Working data:

───

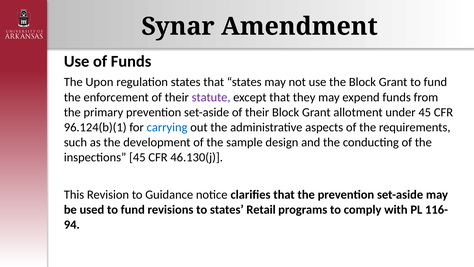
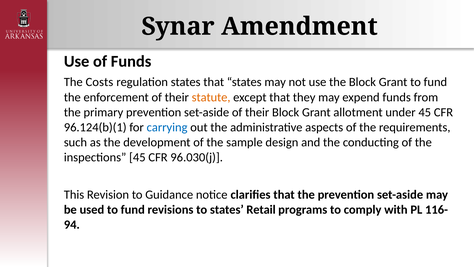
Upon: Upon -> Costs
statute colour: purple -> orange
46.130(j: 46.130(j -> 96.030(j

───

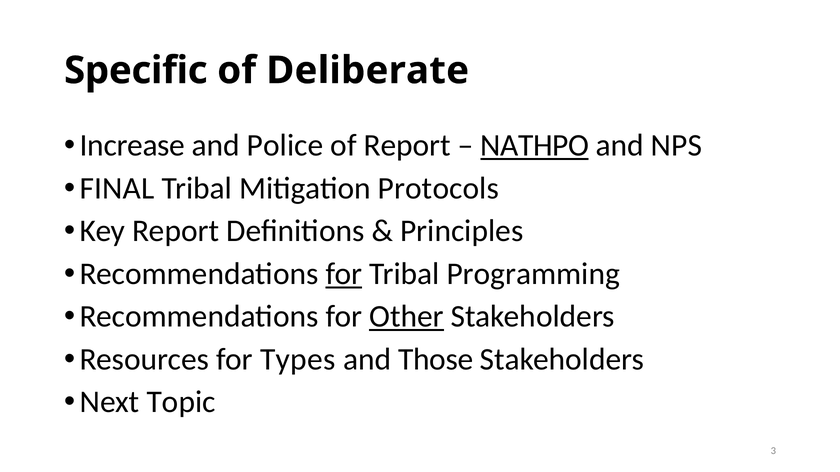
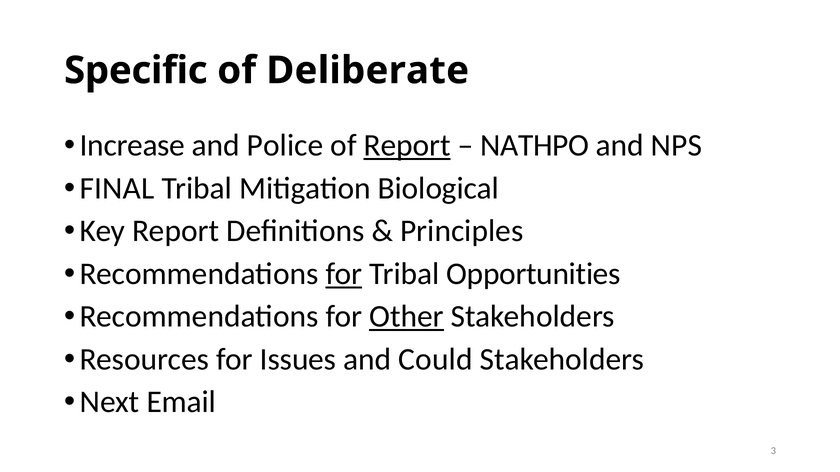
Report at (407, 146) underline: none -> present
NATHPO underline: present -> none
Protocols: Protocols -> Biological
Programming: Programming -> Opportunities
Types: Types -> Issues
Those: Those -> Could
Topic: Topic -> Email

───

Written task:
Please collect every line in the records above that contains the word "none", copying each line in full. Case counts.

Answer to this task:
Report at (407, 146) underline: none -> present
NATHPO underline: present -> none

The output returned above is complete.